Amazon’s War on Small Business
Amazon’s purchase of Whole Foods is bad news for entrepreneurs and small businesses in the grocery business.
PHOTO CREDIT: Getty Images
Amazon's recent purchase of Whole Foods has spawned much speculation about the company's ultimate intentions. Probably the most perceptive and comprehensive is a recent article in the Harvard Business Review. Here's the money shot:
"What Amazon will now study in the brick-and-mortar world - and more importantly, what it learns and how it applies the insights - can transform consumer retail in the United States. By buying Whole Foods, Amazon gets virtually limitless possibilities to test products and services, test price points and assortment interactions, redefine the price perception for organic and healthier foods, merge offline and online shopping experiences, and perhaps test home delivery or store pickup with ideal early adopters."
If that's true (and I think it is), the acquisition is very bad news for the grocery giants, which may end up going the way of Borders, the once-huge chain that Amazon's original business model ran out of business.
However, if Amazon is planning what the HBR is predicting, it's even worse news for small businesses in the food production industry, like local farms and specialty food manufacturers.
While Amazon positions itself as a platform for small businesses to reach a larger customer base, it creates an environment where small businesses are vulnerable to fraudulent competition that undercuts their prices. This not only reduces their revenue, it damages their brand reputation.
Here's an example from my own personal experience.

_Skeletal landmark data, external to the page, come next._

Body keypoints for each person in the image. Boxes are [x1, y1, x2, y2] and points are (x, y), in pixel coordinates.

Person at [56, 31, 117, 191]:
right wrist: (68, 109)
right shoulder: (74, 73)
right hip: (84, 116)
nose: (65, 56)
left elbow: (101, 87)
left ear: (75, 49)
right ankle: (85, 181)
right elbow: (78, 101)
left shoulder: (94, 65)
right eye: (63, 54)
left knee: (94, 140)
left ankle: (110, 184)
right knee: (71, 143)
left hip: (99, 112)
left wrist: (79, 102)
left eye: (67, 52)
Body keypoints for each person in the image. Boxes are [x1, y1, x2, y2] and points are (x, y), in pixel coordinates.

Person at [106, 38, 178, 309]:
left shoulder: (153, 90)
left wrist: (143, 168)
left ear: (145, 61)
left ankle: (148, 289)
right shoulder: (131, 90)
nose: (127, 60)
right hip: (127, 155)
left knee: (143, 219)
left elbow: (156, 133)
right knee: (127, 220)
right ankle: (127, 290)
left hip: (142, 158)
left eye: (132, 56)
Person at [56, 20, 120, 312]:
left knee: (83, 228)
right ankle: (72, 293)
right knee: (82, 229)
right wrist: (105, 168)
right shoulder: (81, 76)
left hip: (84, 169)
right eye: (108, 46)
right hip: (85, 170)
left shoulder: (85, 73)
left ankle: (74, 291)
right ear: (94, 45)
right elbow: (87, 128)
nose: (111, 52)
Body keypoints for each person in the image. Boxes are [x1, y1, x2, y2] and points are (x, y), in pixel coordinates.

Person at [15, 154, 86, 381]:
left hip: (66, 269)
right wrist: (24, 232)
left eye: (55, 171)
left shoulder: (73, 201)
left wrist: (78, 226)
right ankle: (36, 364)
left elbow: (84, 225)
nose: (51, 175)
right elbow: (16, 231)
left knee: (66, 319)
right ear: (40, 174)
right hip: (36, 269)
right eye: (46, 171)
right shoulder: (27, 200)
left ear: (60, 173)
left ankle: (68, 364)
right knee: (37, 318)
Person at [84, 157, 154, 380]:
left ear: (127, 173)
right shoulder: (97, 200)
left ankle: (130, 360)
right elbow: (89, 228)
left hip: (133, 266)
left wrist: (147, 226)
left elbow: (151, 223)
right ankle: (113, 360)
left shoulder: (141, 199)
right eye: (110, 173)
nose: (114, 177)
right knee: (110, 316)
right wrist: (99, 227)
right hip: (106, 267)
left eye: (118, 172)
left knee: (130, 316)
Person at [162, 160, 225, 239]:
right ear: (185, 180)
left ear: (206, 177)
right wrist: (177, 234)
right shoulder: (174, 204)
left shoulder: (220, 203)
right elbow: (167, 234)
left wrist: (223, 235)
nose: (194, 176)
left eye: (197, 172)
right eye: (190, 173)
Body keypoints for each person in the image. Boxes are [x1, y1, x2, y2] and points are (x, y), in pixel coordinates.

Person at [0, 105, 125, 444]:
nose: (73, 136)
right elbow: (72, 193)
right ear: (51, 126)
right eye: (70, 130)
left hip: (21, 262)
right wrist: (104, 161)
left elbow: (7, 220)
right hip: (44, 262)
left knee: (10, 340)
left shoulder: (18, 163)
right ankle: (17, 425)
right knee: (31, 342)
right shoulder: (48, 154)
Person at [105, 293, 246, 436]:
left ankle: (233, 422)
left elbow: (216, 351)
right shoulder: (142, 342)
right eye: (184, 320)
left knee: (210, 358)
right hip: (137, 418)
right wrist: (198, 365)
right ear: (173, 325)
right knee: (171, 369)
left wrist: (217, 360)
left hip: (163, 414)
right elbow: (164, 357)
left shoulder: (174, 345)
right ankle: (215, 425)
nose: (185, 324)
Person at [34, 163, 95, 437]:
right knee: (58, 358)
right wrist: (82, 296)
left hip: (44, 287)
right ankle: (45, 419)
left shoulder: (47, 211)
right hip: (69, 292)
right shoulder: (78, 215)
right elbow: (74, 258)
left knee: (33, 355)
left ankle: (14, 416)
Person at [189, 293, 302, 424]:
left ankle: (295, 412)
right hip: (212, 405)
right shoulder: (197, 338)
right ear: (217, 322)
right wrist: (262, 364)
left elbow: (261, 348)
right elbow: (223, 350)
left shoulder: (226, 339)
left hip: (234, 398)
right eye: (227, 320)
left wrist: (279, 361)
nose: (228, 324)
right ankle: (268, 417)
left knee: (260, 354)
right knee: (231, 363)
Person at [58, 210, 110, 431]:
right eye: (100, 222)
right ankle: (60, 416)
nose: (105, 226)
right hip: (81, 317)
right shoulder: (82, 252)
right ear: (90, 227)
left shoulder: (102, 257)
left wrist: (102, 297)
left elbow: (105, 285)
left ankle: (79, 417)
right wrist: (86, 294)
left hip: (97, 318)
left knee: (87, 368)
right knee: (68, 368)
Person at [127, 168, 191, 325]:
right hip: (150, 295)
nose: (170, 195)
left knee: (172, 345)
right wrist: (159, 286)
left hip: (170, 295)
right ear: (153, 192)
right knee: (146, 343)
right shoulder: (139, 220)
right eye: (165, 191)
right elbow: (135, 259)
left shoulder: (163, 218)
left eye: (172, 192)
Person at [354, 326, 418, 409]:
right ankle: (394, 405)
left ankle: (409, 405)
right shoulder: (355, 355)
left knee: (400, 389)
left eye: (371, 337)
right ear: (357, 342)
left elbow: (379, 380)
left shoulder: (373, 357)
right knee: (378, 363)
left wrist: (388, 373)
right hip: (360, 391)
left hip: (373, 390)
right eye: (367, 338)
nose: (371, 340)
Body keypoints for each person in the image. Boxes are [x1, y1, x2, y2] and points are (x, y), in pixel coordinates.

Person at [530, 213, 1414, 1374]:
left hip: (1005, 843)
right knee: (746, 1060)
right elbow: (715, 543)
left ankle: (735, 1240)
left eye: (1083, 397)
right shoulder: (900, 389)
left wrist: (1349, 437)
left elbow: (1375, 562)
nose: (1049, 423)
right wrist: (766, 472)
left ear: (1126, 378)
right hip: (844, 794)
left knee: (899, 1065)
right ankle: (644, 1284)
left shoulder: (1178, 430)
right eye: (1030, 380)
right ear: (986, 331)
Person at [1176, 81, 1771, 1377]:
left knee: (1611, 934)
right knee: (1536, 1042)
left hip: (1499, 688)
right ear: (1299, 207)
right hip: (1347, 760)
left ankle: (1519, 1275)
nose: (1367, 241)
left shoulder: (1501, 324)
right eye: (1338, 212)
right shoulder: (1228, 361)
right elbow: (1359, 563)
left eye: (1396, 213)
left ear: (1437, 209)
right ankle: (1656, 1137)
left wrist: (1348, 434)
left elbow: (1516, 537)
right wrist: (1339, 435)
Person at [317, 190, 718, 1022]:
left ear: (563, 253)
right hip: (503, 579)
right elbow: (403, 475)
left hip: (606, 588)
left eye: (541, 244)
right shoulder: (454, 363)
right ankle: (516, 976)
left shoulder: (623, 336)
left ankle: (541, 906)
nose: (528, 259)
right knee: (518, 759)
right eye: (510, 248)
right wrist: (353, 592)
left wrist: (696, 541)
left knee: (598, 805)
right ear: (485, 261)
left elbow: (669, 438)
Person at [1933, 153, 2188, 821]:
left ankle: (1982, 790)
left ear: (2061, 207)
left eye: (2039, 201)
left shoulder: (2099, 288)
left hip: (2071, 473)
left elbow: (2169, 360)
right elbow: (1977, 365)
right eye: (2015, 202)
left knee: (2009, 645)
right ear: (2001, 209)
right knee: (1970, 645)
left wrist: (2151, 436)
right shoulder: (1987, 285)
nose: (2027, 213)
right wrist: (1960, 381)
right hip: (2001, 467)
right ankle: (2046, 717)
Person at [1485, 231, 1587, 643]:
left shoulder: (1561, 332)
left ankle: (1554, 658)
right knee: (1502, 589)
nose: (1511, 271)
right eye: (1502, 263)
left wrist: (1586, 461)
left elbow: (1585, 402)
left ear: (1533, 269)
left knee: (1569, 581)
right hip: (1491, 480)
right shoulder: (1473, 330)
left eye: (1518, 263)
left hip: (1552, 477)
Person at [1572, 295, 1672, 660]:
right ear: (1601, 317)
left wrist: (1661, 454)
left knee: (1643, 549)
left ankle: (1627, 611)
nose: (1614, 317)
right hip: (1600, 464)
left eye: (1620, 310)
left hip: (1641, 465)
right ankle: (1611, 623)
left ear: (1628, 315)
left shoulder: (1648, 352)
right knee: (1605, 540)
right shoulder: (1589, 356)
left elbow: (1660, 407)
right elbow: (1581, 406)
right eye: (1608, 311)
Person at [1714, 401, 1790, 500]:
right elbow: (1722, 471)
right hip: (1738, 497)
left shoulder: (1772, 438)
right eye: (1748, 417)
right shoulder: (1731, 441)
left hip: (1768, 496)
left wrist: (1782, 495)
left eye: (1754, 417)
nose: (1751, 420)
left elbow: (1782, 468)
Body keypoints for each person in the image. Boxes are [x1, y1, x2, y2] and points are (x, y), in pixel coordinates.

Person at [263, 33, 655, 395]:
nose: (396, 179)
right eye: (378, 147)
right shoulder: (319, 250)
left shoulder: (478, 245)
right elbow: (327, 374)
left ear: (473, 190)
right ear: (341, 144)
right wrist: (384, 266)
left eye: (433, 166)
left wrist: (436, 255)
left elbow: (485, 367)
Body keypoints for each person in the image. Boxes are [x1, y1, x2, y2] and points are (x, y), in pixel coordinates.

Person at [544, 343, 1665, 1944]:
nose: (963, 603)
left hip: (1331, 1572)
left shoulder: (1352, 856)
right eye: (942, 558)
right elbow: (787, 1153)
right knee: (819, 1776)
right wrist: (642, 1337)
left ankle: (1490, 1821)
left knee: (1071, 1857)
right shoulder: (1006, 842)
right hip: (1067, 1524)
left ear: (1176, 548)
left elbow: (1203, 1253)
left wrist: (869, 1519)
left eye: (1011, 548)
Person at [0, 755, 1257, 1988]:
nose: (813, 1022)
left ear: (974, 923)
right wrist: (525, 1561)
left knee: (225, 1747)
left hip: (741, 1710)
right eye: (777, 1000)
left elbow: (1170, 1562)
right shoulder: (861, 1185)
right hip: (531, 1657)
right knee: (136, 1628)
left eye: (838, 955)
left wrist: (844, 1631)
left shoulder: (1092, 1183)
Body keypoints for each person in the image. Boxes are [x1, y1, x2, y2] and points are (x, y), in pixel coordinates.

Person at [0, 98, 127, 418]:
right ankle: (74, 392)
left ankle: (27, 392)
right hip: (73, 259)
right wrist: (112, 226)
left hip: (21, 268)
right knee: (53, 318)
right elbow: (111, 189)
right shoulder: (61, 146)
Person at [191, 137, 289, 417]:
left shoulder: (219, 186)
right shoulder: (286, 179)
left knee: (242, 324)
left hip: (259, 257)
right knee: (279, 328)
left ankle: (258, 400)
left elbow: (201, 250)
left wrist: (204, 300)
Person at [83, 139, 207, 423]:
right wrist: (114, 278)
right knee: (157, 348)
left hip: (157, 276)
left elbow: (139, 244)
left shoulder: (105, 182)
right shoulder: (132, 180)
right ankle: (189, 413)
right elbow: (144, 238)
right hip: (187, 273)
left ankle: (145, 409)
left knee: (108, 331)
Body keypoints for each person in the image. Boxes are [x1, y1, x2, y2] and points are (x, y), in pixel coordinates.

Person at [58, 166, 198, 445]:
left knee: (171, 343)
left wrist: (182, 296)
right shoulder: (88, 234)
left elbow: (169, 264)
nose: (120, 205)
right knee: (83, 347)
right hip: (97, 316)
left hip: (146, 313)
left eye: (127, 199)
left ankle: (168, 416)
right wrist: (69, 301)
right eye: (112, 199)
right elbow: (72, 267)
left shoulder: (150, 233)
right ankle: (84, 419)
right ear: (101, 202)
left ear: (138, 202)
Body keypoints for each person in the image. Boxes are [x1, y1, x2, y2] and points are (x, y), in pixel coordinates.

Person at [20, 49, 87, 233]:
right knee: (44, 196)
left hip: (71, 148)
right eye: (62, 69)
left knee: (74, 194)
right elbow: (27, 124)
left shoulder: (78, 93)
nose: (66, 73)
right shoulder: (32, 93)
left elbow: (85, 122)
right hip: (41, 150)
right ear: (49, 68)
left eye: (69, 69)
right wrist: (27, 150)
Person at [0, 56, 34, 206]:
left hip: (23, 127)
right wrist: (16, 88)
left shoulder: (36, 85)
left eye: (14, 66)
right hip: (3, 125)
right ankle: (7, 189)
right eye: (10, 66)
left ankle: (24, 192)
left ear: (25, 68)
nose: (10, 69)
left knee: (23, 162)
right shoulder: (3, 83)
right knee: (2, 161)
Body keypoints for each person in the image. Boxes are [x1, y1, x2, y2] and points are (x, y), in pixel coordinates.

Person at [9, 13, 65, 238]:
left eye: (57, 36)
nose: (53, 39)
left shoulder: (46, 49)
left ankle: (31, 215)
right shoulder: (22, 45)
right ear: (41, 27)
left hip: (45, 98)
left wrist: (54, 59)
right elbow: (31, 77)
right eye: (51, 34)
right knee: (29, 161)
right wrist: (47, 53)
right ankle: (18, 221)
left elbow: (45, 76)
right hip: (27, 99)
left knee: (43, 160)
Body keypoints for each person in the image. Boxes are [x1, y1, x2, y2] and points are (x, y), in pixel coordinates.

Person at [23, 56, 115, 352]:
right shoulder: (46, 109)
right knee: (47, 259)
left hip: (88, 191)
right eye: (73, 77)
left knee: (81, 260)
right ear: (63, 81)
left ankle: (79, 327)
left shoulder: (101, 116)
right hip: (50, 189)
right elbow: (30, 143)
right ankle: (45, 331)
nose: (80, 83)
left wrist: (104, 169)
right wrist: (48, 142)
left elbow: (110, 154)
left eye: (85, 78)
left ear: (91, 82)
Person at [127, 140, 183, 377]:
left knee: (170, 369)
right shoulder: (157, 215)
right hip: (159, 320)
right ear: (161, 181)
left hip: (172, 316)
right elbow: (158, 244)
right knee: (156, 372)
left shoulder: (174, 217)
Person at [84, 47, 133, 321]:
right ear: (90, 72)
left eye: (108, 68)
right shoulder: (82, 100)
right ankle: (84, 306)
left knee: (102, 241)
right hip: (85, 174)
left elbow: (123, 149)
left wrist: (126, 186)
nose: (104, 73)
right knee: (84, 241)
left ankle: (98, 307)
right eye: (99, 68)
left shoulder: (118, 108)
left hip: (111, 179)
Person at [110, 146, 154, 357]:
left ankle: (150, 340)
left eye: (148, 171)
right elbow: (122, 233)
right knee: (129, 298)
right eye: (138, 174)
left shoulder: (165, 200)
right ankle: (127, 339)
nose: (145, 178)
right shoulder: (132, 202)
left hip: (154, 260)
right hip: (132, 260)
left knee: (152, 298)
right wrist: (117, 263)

For example, I recently purchased a loofa back scrubber (yeah, I know, TMI, but bear with me) that was advertised as a Voda Reve branded product with an illustration showing a loofa area of about 32" by 4". The product I received, which came in packaging that looked official, had a loofa area of about 12" by 2".
When I gave the product a bad review ("Total BS -- tiny compared to product depicted."), it came up as a comment on the official Voda Reve product, spawning this response from the company:
"Our Amazon product listing clearly states that the dimensions of our back scrubber are 32" long x 4" wide. If you received a product that does not meet these dimensions, you could not have purchased an authentic Voda Reve back scrubber. Because your review does not indicate that this was a verified Amazon purchase, we must assume that you made your purchase from a source other than our Amazon listing. We are sorry that you received a product that did not meet your expectations. If you want to try our back scrubber, please make a purchase directly from our Amazon listing."
In fact, I DID purchase the product on Amazon but from a vendor that was pretending to sell Voda Reve products at a lower price than the official product line. After receiving the note from Voda Reve, I updated the review but the vendor page from which I bought the counterfeit product is still on Amazon, although it shows that the product is no longer available.
Just so you know Voda Reve is a classic small business. From its website:
"Voda Reve Spa Essentials is a subsidiary of Bixore, LLP. We are a family-owned business dedicated to providing the highest quality beauty and spa products that are designed for both men and women."
I have no doubt that Bixore and Voda Reve work very hard to maintain a positive brand image. However, because Amazon doesn't police the products it offers, they have to play whack-a-mole in order to maintain revenue and avoid brand image problems.
As Bloomberg Technology pointed out recently, this is an endemic problem for small companies that sell on Amazon:
"Amazon, EBay and Alibaba are largely shielded from legal liability as long as they have processes in place for brands to report fake goods and take timely action to suspend their sale once notified. The online marketplaces often don't have the inventory, so there is nothing to seize. The result is an endless loop with brands buying and reporting fakes, marketplaces suspending accounts, and the fraudsters creating new accounts to hawk the same fake goods under new pseudonyms."
Deciding not to sell on Amazon doesn't help the situation because you still have to play whack-a-mole to keep the counterfeiters from capturing online sales and ruining your brand.
Which brings us back to the grocery business.
Amazon's purchase of Whole Foods could easily damage or even decimate local farms and small food businesses by making a multitude of fake "local" products available at low prices.
For example, consumers might think they're buying organic milk branded as a product from a local farm but what they'd actually receive would be a counterfeit-branded bottle of hormone-packed milk from a barely sanitary South American prison farm.
Think that sounds unlikely? Well, consider that counterfeit eclipse glasses were widely available on Amazon, resulting in cases of what's probably permanent eye damage.
Unless Amazon intends to stand behind the products it sells--which would mean guaranteeing that local products actually come from local businesses--the company's entry into the grocery business will simple spread the current headaches to yet another industry.
Amazon will profit, of course, but small businesses (and consumers) not so much.
What can entrepreneurs and small businesses do? Easy. Support candidates for public office that want to enforce anti-monopoly laws as they were originally intended to be enforced--as a way to keep large companies from acquiring too much market power.